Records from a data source

_____

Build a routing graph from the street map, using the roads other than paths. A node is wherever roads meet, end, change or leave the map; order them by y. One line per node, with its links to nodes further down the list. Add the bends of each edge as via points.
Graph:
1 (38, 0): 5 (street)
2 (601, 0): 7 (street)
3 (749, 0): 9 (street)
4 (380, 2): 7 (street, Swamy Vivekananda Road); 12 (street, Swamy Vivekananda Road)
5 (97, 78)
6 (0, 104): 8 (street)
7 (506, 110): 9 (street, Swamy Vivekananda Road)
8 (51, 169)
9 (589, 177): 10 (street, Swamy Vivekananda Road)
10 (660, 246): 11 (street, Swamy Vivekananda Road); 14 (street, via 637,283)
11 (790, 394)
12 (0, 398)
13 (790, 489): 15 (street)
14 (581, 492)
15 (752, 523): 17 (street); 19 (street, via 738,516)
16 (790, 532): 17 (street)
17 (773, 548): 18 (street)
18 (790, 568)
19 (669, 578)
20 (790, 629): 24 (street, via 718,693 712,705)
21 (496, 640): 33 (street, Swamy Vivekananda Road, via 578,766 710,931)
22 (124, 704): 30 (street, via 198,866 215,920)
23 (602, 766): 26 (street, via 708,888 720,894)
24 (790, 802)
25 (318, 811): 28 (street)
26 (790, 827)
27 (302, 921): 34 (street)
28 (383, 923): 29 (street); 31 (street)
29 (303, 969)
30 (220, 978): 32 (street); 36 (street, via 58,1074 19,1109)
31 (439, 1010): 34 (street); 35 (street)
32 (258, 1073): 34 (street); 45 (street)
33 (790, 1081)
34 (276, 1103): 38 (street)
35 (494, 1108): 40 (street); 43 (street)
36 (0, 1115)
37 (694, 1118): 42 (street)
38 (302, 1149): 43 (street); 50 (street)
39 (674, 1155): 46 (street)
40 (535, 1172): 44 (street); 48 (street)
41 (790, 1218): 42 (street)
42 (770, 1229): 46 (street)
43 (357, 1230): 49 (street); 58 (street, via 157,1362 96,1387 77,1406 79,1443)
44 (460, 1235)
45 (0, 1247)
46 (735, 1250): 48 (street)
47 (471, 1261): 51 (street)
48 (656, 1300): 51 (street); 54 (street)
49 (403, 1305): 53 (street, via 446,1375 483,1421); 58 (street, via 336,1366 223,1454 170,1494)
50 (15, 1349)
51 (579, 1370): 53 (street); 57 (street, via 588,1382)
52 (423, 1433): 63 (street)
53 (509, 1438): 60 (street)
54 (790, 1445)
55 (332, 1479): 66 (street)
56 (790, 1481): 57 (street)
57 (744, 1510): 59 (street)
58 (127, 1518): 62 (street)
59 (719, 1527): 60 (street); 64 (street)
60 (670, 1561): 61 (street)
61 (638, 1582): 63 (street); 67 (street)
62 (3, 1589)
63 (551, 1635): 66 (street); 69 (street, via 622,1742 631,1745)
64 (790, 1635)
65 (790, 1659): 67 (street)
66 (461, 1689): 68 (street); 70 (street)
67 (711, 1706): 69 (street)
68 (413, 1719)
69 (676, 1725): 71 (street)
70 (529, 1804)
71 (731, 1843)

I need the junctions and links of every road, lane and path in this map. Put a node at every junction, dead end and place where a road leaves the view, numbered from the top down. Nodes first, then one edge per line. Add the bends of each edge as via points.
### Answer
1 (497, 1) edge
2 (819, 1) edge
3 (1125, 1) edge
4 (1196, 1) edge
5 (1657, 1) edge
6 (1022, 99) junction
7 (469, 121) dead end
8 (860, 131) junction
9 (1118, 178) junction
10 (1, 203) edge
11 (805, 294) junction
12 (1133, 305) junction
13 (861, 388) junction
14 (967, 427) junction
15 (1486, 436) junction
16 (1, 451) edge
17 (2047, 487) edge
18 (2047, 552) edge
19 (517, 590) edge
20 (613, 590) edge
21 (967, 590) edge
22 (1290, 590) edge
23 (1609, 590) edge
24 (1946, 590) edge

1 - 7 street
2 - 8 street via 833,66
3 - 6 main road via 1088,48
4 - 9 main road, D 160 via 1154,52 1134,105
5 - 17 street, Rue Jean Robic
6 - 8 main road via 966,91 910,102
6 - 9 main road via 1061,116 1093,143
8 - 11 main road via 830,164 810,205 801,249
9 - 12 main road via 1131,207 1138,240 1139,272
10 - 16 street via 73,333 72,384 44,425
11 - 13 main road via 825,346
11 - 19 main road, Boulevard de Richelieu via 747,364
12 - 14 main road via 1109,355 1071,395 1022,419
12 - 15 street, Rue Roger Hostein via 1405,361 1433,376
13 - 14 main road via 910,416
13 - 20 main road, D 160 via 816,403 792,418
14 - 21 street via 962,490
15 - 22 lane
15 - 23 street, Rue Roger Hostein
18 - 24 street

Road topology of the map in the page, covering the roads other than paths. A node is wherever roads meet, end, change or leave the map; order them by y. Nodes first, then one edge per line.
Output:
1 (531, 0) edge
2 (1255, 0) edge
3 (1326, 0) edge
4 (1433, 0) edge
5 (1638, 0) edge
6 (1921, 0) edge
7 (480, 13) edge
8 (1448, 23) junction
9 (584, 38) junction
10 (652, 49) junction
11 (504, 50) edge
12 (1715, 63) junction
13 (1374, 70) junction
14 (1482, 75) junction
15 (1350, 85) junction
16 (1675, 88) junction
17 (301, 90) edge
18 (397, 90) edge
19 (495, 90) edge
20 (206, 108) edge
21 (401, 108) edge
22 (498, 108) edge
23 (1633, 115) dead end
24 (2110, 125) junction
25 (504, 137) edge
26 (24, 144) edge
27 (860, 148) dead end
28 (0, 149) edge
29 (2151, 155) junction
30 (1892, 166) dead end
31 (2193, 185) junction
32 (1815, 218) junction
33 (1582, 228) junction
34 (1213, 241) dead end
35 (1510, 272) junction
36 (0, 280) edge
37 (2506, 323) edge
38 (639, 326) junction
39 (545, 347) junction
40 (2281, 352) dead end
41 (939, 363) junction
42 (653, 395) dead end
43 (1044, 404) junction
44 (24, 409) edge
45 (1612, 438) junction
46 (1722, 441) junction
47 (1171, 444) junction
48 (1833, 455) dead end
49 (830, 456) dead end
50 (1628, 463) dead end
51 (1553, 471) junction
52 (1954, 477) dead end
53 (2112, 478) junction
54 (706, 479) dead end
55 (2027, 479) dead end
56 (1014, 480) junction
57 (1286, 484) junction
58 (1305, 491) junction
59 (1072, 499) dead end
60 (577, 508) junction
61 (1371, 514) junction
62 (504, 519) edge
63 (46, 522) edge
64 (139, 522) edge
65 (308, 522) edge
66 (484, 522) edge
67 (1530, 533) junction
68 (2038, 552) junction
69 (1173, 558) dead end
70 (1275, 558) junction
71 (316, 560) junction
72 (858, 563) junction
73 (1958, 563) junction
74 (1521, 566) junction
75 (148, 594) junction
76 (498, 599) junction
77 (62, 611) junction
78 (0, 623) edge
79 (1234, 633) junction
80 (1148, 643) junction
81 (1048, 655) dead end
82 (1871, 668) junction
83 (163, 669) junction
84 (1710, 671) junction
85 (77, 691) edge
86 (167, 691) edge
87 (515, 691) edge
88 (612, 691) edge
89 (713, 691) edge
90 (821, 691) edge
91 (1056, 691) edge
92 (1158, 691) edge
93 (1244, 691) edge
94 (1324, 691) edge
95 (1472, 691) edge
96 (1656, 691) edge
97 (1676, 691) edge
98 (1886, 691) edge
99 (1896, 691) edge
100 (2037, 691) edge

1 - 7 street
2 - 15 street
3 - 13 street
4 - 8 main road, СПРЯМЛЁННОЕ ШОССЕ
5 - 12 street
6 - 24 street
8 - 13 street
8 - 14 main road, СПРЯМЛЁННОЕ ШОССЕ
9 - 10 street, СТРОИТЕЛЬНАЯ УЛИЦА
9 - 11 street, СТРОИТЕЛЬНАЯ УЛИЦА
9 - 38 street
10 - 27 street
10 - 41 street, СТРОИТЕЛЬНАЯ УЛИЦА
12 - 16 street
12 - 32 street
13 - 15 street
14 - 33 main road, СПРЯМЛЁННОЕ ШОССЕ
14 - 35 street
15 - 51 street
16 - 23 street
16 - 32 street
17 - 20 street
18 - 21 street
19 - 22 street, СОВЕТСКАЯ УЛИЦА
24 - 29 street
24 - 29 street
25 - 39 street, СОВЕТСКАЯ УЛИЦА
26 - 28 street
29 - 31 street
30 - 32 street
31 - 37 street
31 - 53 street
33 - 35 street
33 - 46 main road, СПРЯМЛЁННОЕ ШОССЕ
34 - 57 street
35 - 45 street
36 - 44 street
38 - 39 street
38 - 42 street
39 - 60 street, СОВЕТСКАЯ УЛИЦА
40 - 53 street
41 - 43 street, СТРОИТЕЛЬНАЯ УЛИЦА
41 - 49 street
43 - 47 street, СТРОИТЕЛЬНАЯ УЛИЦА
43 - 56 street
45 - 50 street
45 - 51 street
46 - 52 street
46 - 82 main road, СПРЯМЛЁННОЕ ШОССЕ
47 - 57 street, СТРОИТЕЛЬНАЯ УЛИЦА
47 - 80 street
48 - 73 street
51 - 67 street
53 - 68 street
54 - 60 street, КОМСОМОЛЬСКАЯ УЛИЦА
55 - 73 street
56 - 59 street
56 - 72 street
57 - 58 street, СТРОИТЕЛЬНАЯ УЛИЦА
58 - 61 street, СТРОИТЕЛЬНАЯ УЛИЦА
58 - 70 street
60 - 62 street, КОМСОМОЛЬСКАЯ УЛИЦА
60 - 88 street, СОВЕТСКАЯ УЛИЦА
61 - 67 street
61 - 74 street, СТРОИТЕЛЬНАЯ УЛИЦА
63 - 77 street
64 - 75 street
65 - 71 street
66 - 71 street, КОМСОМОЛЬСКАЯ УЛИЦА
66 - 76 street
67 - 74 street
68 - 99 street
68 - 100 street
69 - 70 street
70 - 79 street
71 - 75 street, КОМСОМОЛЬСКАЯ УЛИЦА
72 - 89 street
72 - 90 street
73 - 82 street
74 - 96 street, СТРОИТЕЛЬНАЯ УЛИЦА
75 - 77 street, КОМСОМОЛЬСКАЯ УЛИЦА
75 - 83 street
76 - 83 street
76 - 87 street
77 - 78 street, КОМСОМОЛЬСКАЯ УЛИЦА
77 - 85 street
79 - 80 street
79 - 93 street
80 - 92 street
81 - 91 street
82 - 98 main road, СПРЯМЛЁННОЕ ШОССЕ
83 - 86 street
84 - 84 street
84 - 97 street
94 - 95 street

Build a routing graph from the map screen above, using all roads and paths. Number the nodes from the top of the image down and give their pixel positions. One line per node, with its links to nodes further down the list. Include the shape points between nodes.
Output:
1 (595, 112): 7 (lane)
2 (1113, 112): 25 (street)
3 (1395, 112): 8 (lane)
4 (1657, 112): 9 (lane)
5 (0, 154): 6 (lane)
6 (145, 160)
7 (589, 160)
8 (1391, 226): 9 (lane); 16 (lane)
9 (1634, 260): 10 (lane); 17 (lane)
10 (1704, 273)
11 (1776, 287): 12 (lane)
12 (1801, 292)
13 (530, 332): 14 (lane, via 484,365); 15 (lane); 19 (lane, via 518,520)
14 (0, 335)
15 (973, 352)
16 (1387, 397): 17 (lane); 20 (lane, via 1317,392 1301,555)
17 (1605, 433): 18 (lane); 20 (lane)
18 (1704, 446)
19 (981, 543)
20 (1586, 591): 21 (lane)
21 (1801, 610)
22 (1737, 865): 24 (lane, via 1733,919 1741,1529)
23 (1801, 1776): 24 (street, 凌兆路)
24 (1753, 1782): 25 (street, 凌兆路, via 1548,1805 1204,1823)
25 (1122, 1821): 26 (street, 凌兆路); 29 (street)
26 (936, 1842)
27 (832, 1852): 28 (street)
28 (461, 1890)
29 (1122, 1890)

_____

AIM OF THE EXERCISE: Set down only the lines above that fall between the line holding "I need the junctions" and the line holding "Road topology of", inclusive, keeping each exact.

YOUR RESPONSE:
I need the junctions and links of every road, lane and path in this map. Put a node at every junction, dead end and place where a road leaves the view, numbered from the top down. Nodes first, then one edge per line. Add the bends of each edge as via points.
### Answer
1 (497, 1) edge
2 (819, 1) edge
3 (1125, 1) edge
4 (1196, 1) edge
5 (1657, 1) edge
6 (1022, 99) junction
7 (469, 121) dead end
8 (860, 131) junction
9 (1118, 178) junction
10 (1, 203) edge
11 (805, 294) junction
12 (1133, 305) junction
13 (861, 388) junction
14 (967, 427) junction
15 (1486, 436) junction
16 (1, 451) edge
17 (2047, 487) edge
18 (2047, 552) edge
19 (517, 590) edge
20 (613, 590) edge
21 (967, 590) edge
22 (1290, 590) edge
23 (1609, 590) edge
24 (1946, 590) edge

1 - 7 street
2 - 8 street via 833,66
3 - 6 main road via 1088,48
4 - 9 main road, D 160 via 1154,52 1134,105
5 - 17 street, Rue Jean Robic
6 - 8 main road via 966,91 910,102
6 - 9 main road via 1061,116 1093,143
8 - 11 main road via 830,164 810,205 801,249
9 - 12 main road via 1131,207 1138,240 1139,272
10 - 16 street via 73,333 72,384 44,425
11 - 13 main road via 825,346
11 - 19 main road, Boulevard de Richelieu via 747,364
12 - 14 main road via 1109,355 1071,395 1022,419
12 - 15 street, Rue Roger Hostein via 1405,361 1433,376
13 - 14 main road via 910,416
13 - 20 main road, D 160 via 816,403 792,418
14 - 21 street via 962,490
15 - 22 lane
15 - 23 street, Rue Roger Hostein
18 - 24 street

Road topology of the map in the page, covering the roads other than paths. A node is wherever roads meet, end, change or leave the map; order them by y. Nodes first, then one edge per line.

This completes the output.